Entre as medidas do projeto, estão a fixação de uma pena máxima de prisão perpétua para condenados por contrabando de pessoas e uma avaliação de idade para identificar imigrantes adultos que finjam ser menores.

O projeto também deve permitir que os pedidos de asilo sejam processados fora do Reino Unido , potencialmente abrindo o caminho para a utilização de centros offshore ou instalações em outros países.

Depois do Brexit, concretizado em 1º de janeiro deste ano, o Reino Unido deixou o chamado Sistema de Dublin, que antes lhe permitia transferir para outros países da UE requerentes de asilo que viessem de nações do bloco, para que seus pedidos fossem processados nos locais de origem.

O governo de Boris Johnson começou a negociar com as autoridades dinamarquesas, que aprovaram no início de junho uma legislação similar , a compra de instalações em Ruanda, na África, a mais de 7 mil quilômetros do Reino Unido, para onde os solicitantes de refúgio seriam enviados.

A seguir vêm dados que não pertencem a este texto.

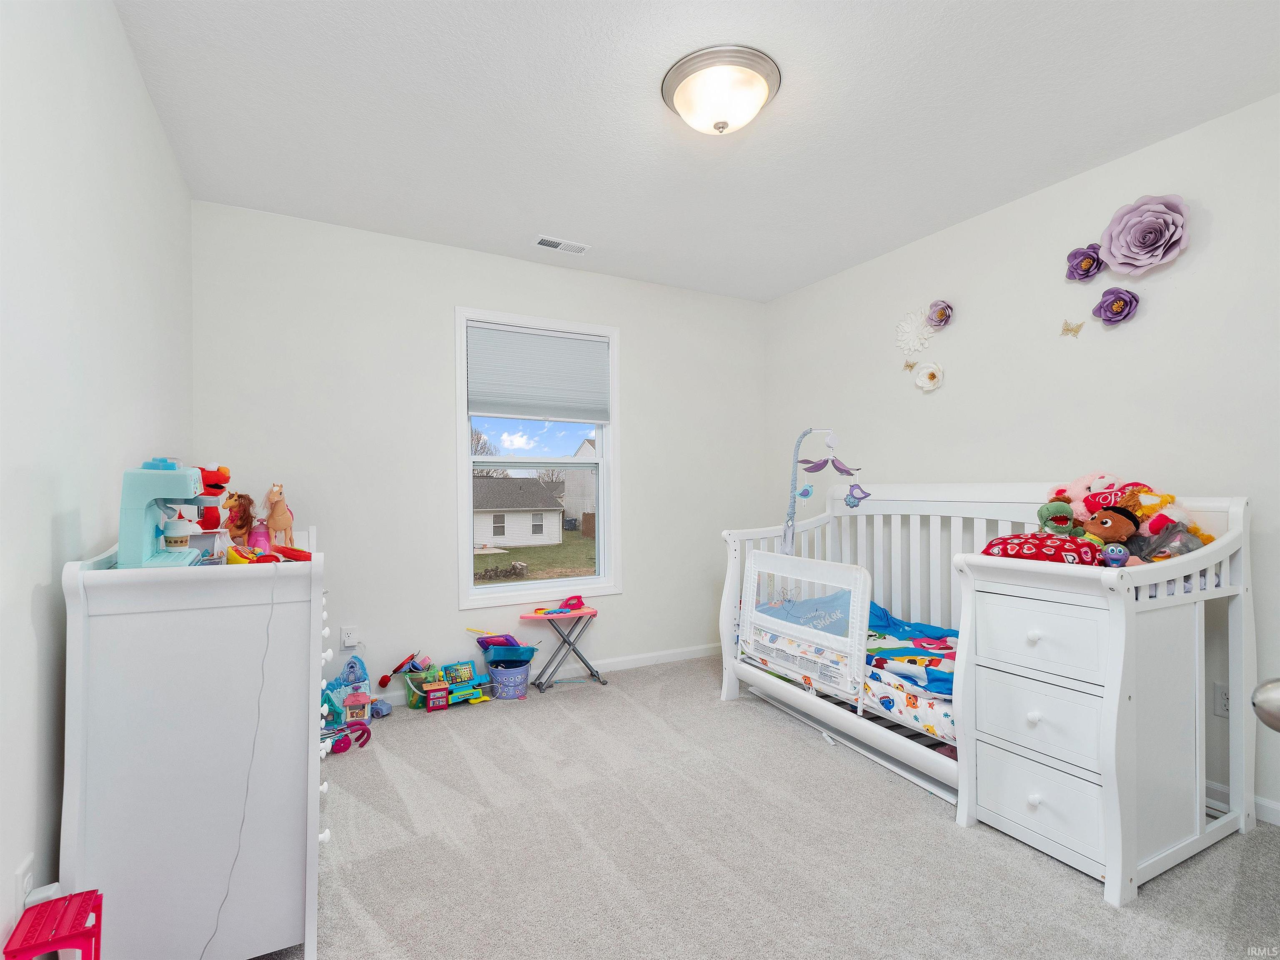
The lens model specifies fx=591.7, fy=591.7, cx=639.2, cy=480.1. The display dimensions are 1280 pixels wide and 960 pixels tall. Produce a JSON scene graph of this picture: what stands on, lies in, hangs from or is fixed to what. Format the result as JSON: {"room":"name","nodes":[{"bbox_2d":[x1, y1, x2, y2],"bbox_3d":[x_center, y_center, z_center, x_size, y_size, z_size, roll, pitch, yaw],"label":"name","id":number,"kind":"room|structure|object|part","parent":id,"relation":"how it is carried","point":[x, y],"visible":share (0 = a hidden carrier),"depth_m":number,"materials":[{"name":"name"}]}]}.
{"room":"bedroom","nodes":[
{"label":"bedroom","id":0,"kind":"room"},
{"bbox_2d":[0,0,193,959],"bbox_3d":[-1.232,-0.069,1.091,0.149,2.447,3.800,0,0,-28],"label":"left wall","id":1,"kind":"structure","parent":0,"point":[131,71],"depth_m":1.29,"materials":[{"name":"white paint"}]},
{"bbox_2d":[14,853,35,913],"bbox_3d":[-1.166,0.788,1.125,0.009,0.119,0.072,0,0,-28],"label":"wall socket","id":2,"kind":"object","parent":1,"relation":"attached to","point":[27,864],"visible":0.57,"depth_m":1.11,"materials":[{"name":"white plastic"}]},
{"bbox_2d":[23,881,62,908],"bbox_3d":[-1.159,0.818,1.149,0.048,0.051,0.042,0,0,-28],"label":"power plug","id":3,"kind":"object","parent":2,"relation":"in","point":[43,894],"visible":0.55,"depth_m":1.14,"materials":[{"name":"white plastic"}]},
{"bbox_2d":[188,198,766,702],"bbox_3d":[-0.599,-0.052,3.554,3.368,2.457,0.149,0,0,-28],"label":"back wall","id":4,"kind":"structure","parent":0,"point":[626,595],"depth_m":3.15,"materials":[{"name":"white paint"}]},
{"bbox_2d":[340,625,358,648],"bbox_3d":[-1.461,0.793,2.981,0.069,0.115,0.012,0,0,-28],"label":"wall socket","id":5,"kind":"object","parent":4,"relation":"attached to","point":[348,641],"visible":0.99,"depth_m":2.98,"materials":[{"name":"white plastic"}]},
{"bbox_2d":[455,305,618,606],"bbox_3d":[-0.597,-0.111,3.549,0.969,1.643,0.153,0,0,-28],"label":"window","id":6,"kind":"structure","parent":4,"relation":"in","point":[571,582],"depth_m":3.53,"materials":[{"name":"white"}]},
{"bbox_2d":[466,320,610,423],"bbox_3d":[-0.581,-0.614,3.484,0.809,0.540,0.049,0,0,-28],"label":"window blind","id":7,"kind":"object","parent":6,"relation":"attached to","point":[528,337],"visible":0.99,"depth_m":3.46,"materials":[{"name":"fabric"}]},
{"bbox_2d":[369,644,718,705],"bbox_3d":[-0.593,1.138,3.434,3.393,0.077,0.014,0,0,-28],"label":"baseboard","id":8,"kind":"structure","parent":4,"relation":"attached to","point":[700,652],"depth_m":3.65,"materials":[{"name":"white paint"}]},
{"bbox_2d":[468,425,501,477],"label":"tree","id":9,"kind":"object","parent":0,"point":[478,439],"visible":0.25,"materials":[{"name":"brown plant"}]},
{"bbox_2d":[108,0,1279,302],"bbox_3d":[0.366,-1.335,1.788,3.456,0.105,4.090,0,0,-28],"label":"ceiling","id":10,"kind":"structure","parent":0,"point":[528,221],"depth_m":2.07,"materials":[{"name":"white paint"}]},
{"bbox_2d":[533,235,590,254],"bbox_3d":[-0.419,-1.266,3.193,0.298,0.011,0.129,0,0,-28],"label":"ceiling vent","id":11,"kind":"object","parent":10,"relation":"in","point":[563,243],"visible":0.99,"depth_m":3.18,"materials":[{"name":"white metal"}]},
{"bbox_2d":[660,44,781,134],"bbox_3d":[0.266,-1.225,1.951,0.386,0.146,0.386,0,0,-28],"label":"ceiling light","id":12,"kind":"object","parent":10,"relation":"attached to","point":[761,98],"visible":0.98,"depth_m":1.86,"materials":[{"name":"white glass"}]},
{"bbox_2d":[249,657,1279,959],"bbox_3d":[0.269,1.189,1.690,3.349,0.098,4.125,0,0,-28],"label":"carpet floor","id":13,"kind":"structure","parent":0,"point":[913,819],"depth_m":1.81,"materials":[{"name":"carpet"}]},
{"bbox_2d":[2,887,105,959],"bbox_3d":[-1.040,0.946,1.046,0.132,0.335,0.159,0,0,-28],"label":"red stool","id":14,"kind":"object","parent":13,"relation":"on","point":[99,923],"visible":0.99,"depth_m":1.05,"materials":[{"name":"red plastic"}]},
{"bbox_2d":[56,526,328,959],"bbox_3d":[-1.255,0.656,1.878,0.460,0.992,1.373,0,0,-28],"label":"dresser","id":15,"kind":"object","parent":13,"relation":"on","point":[91,859],"visible":0.94,"depth_m":1.33,"materials":[{"name":"white paint"}]},
{"bbox_2d":[115,459,210,568],"bbox_3d":[-1.203,0.082,1.511,0.167,0.267,0.254,0,0,-28],"label":"toy coffee maker","id":16,"kind":"object","parent":15,"relation":"on","point":[160,480],"visible":0.95,"depth_m":1.43,"materials":[{"name":"plastic"}]},
{"bbox_2d":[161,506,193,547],"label":"cup","id":17,"kind":"object","parent":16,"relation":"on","point":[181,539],"visible":0.87,"depth_m":1.55,"materials":[{"name":"white plastic"}]},
{"bbox_2d":[193,464,232,530],"bbox_3d":[-1.544,0.077,2.132,0.156,0.276,0.155,0,0,23],"label":"red plush toy","id":18,"kind":"object","parent":15,"relation":"on","point":[210,528],"visible":0.52,"depth_m":2.11,"materials":[{"name":"red fabric"}]},
{"bbox_2d":[220,490,254,545],"bbox_3d":[-1.581,0.165,2.322,0.110,0.240,0.166,0,0,13],"label":"toy","id":19,"kind":"object","parent":15,"relation":"on","point":[234,507],"visible":0.78,"depth_m":2.32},
{"bbox_2d":[198,563,284,959],"bbox_3d":[-0.918,0.658,1.335,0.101,0.842,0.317,0,0,-15],"label":"power cord","id":20,"kind":"object","parent":15,"relation":"hanging from","point":[271,603],"visible":0.98,"depth_m":1.35,"materials":[{"name":"white plastic"}]},
{"bbox_2d":[247,521,271,552],"bbox_3d":[-1.481,0.229,2.309,0.081,0.124,0.077,0,0,-28],"label":"pink toy","id":21,"kind":"object","parent":15,"relation":"on","point":[258,536],"visible":0.82,"depth_m":2.28,"materials":[{"name":"pink plastic"}]},
{"bbox_2d":[222,542,310,564],"bbox_3d":[-1.082,0.222,1.728,0.225,0.066,0.237,0,0,-28],"label":"toy","id":22,"kind":"object","parent":15,"relation":"on","point":[300,552],"visible":0.64,"depth_m":1.71,"materials":[{"name":"red plastic"}]},
{"bbox_2d":[262,483,295,550],"bbox_3d":[-1.449,0.151,2.389,0.107,0.257,0.246,0,0,-8],"label":"horse figurine","id":23,"kind":"object","parent":15,"relation":"on","point":[284,528],"visible":0.96,"depth_m":2.36,"materials":[{"name":"beige plastic"}]},
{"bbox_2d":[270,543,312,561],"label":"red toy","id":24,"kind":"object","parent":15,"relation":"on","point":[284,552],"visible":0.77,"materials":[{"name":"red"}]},
{"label":"knobs","id":25,"kind":"part","parent":15,"relation":"part of","materials":[{"name":"white wood"}]},
{"bbox_2d":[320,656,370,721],"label":"blue toy","id":26,"kind":"object","parent":13,"relation":"on","point":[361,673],"visible":0.69,"depth_m":2.89,"materials":[{"name":"blue plastic"}]},
{"bbox_2d":[322,718,371,755],"bbox_3d":[-1.302,1.113,2.576,0.249,0.109,0.186,0,0,-28],"label":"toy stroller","id":27,"kind":"object","parent":13,"relation":"on","point":[340,749],"visible":0.8,"depth_m":2.57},
{"bbox_2d":[341,693,372,722],"bbox_3d":[-1.374,1.110,2.878,0.117,0.124,0.128,0,0,-17],"label":"toy house","id":28,"kind":"object","parent":13,"relation":"on","point":[348,703],"visible":0.94,"depth_m":2.85,"materials":[{"name":"plastic"}]},
{"bbox_2d":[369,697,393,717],"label":"blue toy","id":29,"kind":"object","parent":13,"relation":"on","point":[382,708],"visible":0.84,"depth_m":2.95,"materials":[{"name":"blue plastic"}]},
{"bbox_2d":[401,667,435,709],"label":"bin","id":30,"kind":"object","parent":13,"relation":"on","point":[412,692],"visible":0.62,"depth_m":3.07,"materials":[{"name":"plastic"}]},
{"bbox_2d":[375,651,424,686],"bbox_3d":[-1.236,0.995,3.103,0.189,0.173,0.135,0,0,19],"label":"toy","id":31,"kind":"object","parent":30,"relation":"in","point":[385,676],"visible":0.99,"depth_m":3.09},
{"bbox_2d":[424,682,449,710],"bbox_3d":[-1.046,1.116,3.046,0.101,0.100,0.092,0,0,-28],"label":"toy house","id":32,"kind":"object","parent":13,"relation":"on","point":[435,697],"visible":0.99,"depth_m":3.01,"materials":[{"name":"red"}]},
{"bbox_2d":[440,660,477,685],"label":"toy cash register","id":33,"kind":"object","parent":13,"relation":"on","point":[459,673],"visible":0.88,"depth_m":3.23,"materials":[{"name":"blue plastic"}]},
{"bbox_2d":[483,652,532,699],"bbox_3d":[-0.716,1.074,3.263,0.244,0.196,0.247,0,0,-28],"label":"bucket","id":34,"kind":"object","parent":13,"relation":"on","point":[515,690],"visible":0.83,"depth_m":3.18,"materials":[{"name":"blue plastic"}]},
{"bbox_2d":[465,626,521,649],"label":"toy","id":35,"kind":"object","parent":34,"relation":"in","point":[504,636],"visible":0.77,"depth_m":3.36,"materials":[{"name":"purple plastic"}]},
{"bbox_2d":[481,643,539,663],"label":"plastic bin","id":36,"kind":"object","parent":34,"relation":"in","point":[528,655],"visible":0.93,"depth_m":3.23,"materials":[{"name":"blue plastic"}]},
{"bbox_2d":[518,604,602,692],"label":"toy ironing board","id":37,"kind":"object","parent":13,"relation":"on","point":[531,617],"visible":0.98,"depth_m":3.35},
{"bbox_2d":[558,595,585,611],"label":"toy","id":38,"kind":"object","parent":37,"relation":"on","point":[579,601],"visible":0.99,"depth_m":3.45,"materials":[{"name":"pink plastic"}]},
{"bbox_2d":[719,482,1260,906],"bbox_3d":[1.230,0.580,2.546,0.976,1.101,1.878,0,0,-28],"label":"crib","id":39,"kind":"object","parent":13,"relation":"on","point":[963,762],"visible":0.88,"depth_m":1.87,"materials":[{"name":"white wood"}]},
{"bbox_2d":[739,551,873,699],"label":"bed rail","id":40,"kind":"object","parent":39,"relation":"attached to","point":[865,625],"visible":0.98,"depth_m":2.57,"materials":[{"name":"white fabric"}]},
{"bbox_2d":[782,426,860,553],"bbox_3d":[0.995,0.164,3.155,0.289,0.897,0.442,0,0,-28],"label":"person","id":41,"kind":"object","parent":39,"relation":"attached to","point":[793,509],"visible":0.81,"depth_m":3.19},
{"bbox_2d":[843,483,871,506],"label":"toy","id":42,"kind":"object","parent":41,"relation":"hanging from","point":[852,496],"visible":0.98,"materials":[{"name":"blue"}]},
{"bbox_2d":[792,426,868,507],"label":"toy","id":43,"kind":"object","parent":39,"relation":"hanging from","point":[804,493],"visible":0.99,"depth_m":3.17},
{"bbox_2d":[745,608,959,742],"bbox_3d":[1.166,0.806,2.708,0.923,0.280,1.474,0,0,-28],"label":"mattress","id":44,"kind":"object","parent":39,"relation":"in","point":[883,679],"visible":0.32,"depth_m":2.41,"materials":[{"name":"white fabric"}]},
{"bbox_2d":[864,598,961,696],"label":"blue blanket","id":45,"kind":"object","parent":44,"relation":"on","point":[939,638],"visible":0.35,"depth_m":2.52,"materials":[{"name":"blue fabric"}]},
{"bbox_3d":[1.163,0.936,1.738,0.042,0.174,0.324,0,0,-28],"label":"drawer","id":46,"kind":"part","parent":39,"relation":"part of","materials":[{"name":"white wood"}]},
{"bbox_2d":[981,532,1100,565],"bbox_3d":[1.330,0.234,1.972,0.318,0.120,0.293,0,0,43],"label":"red pillow","id":47,"kind":"object","parent":39,"relation":"on","point":[1053,547],"visible":0.67,"depth_m":1.88,"materials":[{"name":"red fabric"}]},
{"bbox_3d":[1.155,0.459,1.726,0.047,0.188,0.323,0,0,-28],"label":"drawer","id":48,"kind":"part","parent":39,"relation":"part of","materials":[{"name":"white wood"}]},
{"bbox_3d":[1.174,0.694,1.742,0.063,0.195,0.324,0,0,-28],"label":"drawer","id":49,"kind":"part","parent":39,"relation":"part of","materials":[{"name":"white wood"}]},
{"bbox_2d":[1036,499,1078,536],"bbox_3d":[1.484,0.165,2.108,0.126,0.181,0.108,0,0,32],"label":"green plush toy","id":50,"kind":"object","parent":39,"relation":"on","point":[1045,523],"visible":0.84,"depth_m":2.09,"materials":[{"name":"green fabric"}]},
{"bbox_2d":[1047,471,1120,519],"bbox_3d":[1.737,0.105,2.297,0.186,0.270,0.258,0,0,-28],"label":"toy","id":51,"kind":"object","parent":39,"relation":"on","point":[1082,485],"visible":0.51,"depth_m":2.27,"materials":[{"name":"pink fabric"}]},
{"bbox_2d":[1084,504,1144,557],"bbox_3d":[1.577,0.196,1.995,0.148,0.219,0.181,0,0,-28],"label":"toy","id":52,"kind":"object","parent":39,"relation":"on","point":[1103,523],"visible":0.74,"depth_m":1.97,"materials":[{"name":"brown fabric"}]},
{"bbox_2d":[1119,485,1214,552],"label":"toy","id":53,"kind":"object","parent":39,"relation":"on","point":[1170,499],"visible":0.51,"depth_m":2.00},
{"bbox_2d":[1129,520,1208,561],"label":"plastic bag","id":54,"kind":"object","parent":39,"relation":"in","point":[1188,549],"visible":0.47,"depth_m":1.91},
{"bbox_2d":[761,91,1279,826],"bbox_3d":[1.886,-0.063,2.585,0.144,2.444,3.885,0,0,-28],"label":"right wall","id":55,"kind":"structure","parent":0,"point":[1069,186],"depth_m":2.52,"materials":[{"name":"white paint"}]},
{"bbox_2d":[902,358,916,371],"bbox_3d":[1.460,-0.621,3.204,0.019,0.074,0.074,0,0,-28],"label":"butterfly decoration","id":56,"kind":"object","parent":55,"relation":"attached to","point":[910,366],"visible":0.99,"depth_m":3.20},
{"bbox_2d":[895,309,934,355],"bbox_3d":[1.473,-0.799,3.177,0.046,0.242,0.250,0,0,-28],"label":"paper flower","id":57,"kind":"object","parent":55,"relation":"attached to","point":[913,337],"visible":0.98,"depth_m":3.18,"materials":[{"name":"white paper"}]},
{"bbox_2d":[912,360,945,392],"bbox_3d":[1.507,-0.544,3.093,0.046,0.152,0.169,0,0,-28],"label":"paper flower","id":58,"kind":"object","parent":55,"relation":"attached to","point":[923,375],"visible":0.98,"depth_m":3.08,"materials":[{"name":"white paper"}]},
{"bbox_2d":[926,299,953,328],"bbox_3d":[1.549,-0.861,3.061,0.076,0.149,0.138,0,0,-28],"label":"paper flower","id":59,"kind":"object","parent":55,"relation":"attached to","point":[939,316],"visible":0.98,"depth_m":3.05,"materials":[{"name":"purple paper"}]},
{"bbox_2d":[1060,319,1084,336],"bbox_3d":[1.844,-0.648,2.522,0.024,0.076,0.087,0,0,-28],"label":"butterfly decoration","id":60,"kind":"object","parent":55,"relation":"attached to","point":[1069,329],"visible":0.99,"depth_m":2.52,"materials":[{"name":"metal"}]},
{"bbox_2d":[1063,242,1105,281],"bbox_3d":[1.874,-0.920,2.497,0.084,0.154,0.142,0,0,-28],"label":"paper flower","id":61,"kind":"object","parent":55,"relation":"attached to","point":[1090,264],"visible":0.99,"depth_m":2.49,"materials":[{"name":"purple paper"}]},
{"bbox_2d":[1090,286,1139,325],"bbox_3d":[1.921,-0.703,2.394,0.086,0.153,0.163,0,0,-28],"label":"paper flower","id":62,"kind":"object","parent":55,"relation":"attached to","point":[1119,302],"visible":0.98,"depth_m":2.39,"materials":[{"name":"purple paper"}]},
{"bbox_2d":[1099,192,1189,274],"bbox_3d":[1.949,-0.942,2.283,0.136,0.303,0.286,0,0,-28],"label":"paper flower","id":63,"kind":"object","parent":55,"relation":"attached to","point":[1122,243],"visible":0.99,"depth_m":2.27,"materials":[{"name":"purple paper"}]},
{"bbox_2d":[1212,681,1230,717],"bbox_3d":[2.059,0.775,2.069,0.009,0.115,0.073,0,0,-28],"label":"wall socket","id":64,"kind":"object","parent":55,"relation":"attached to","point":[1225,703],"visible":0.66,"depth_m":2.08,"materials":[{"name":"white plastic"}]},
{"bbox_2d":[1204,780,1279,825],"bbox_3d":[1.929,1.117,2.317,0.013,0.080,3.795,0,0,-28],"label":"baseboard","id":65,"kind":"structure","parent":55,"relation":"attached to","point":[1257,805],"depth_m":2.02,"materials":[{"name":"white paint"}]},
{"bbox_2d":[1251,676,1279,731],"bbox_3d":[0.839,0.211,0.519,0.244,1.563,0.473,0,0,-17],"label":"door knob","id":66,"kind":"object","parent":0,"point":[1276,700],"visible":0.98,"depth_m":0.65,"materials":[{"name":"silver metal"}]},
{"label":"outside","id":67,"kind":"structure","parent":0,"visible":0},
{"bbox_2d":[472,475,565,547],"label":"house","id":68,"kind":"structure","parent":67,"point":[489,534],"materials":[{"name":"white paint"}]},
{"bbox_2d":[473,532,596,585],"label":"lawn","id":69,"kind":"structure","parent":67,"point":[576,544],"materials":[{"name":"green plant"}]},
{"bbox_2d":[562,438,596,532],"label":"house","id":70,"kind":"structure","parent":67,"point":[571,485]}
]}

Balsas que não são utilizadas, plataformas de exploração de petróleo abandonadas e a Ilha da Ascensão — território ultramarino britânico isolado no meio do Atlântico, entre a costa africana e a brasileira — também são citados como possíveis destinos em documentos oficiais vazados, segundo o jornal The Guardian.

Outra cláusula da legislação prevê facilitar a remoção de imigrantes que não se classifiquem para pedidos de asilo, punindo os países que se recusarem a receber seus próprios cidadãos deportados. A proposta prevê que o governo britânico tenha um novo "poder para controlar a disponibilidade de vistos" para aqueles que tentam ingressar regularmente no país.

Boris, que chegou ao poder impulsionado pela promessa de concretizar o Brexit e com um forte discurso anti-imigação, vem pressionando sua ministra nos últimos meses para que encontre uma solução para as travessias clandestinas.

Se aprovado, o projeto porá um fim à política britânica de dar boas-vindas a quem sofre perseguições em algum canto do planeta. Também diverge significativamente de qualquer esforço coordenado da União Europeia para fazer frente à questão.

Para o diretor do Refugee Council, Ever Solomon, o governo está "não apenas escolhendo recusar quem precisa de segurança, mas também os tratando como criminosos":

— Essa lei anti-refugiados vai causar ainda mais caos em um sistema já ineficiente e ineficaz, com mais atrasos e custos — disse ele ao Guardian.

A Sociedade Legal da Inglaterra e do País de Gales, por sua vez, afirmou que os planos provavelmente irão violar a Convenção dos Refugiados de 1951. O documento, que tem o Reino Unido como um de seus signatários, é considerado um pilar do direito internacional.

— Punir solicitantes de asilo que buscam nossas costas por rotas irregulares, como por barco, criaria um sistema de asilo com duas categorias, revertando um acordo internacional longo e arduamente conquistado — afirmou a presidente do grupo, Stephanie Boyce, à BBC. — A reputação deste país de justiça e equidade seria seriamente comprometida se este projeto se tornar lei.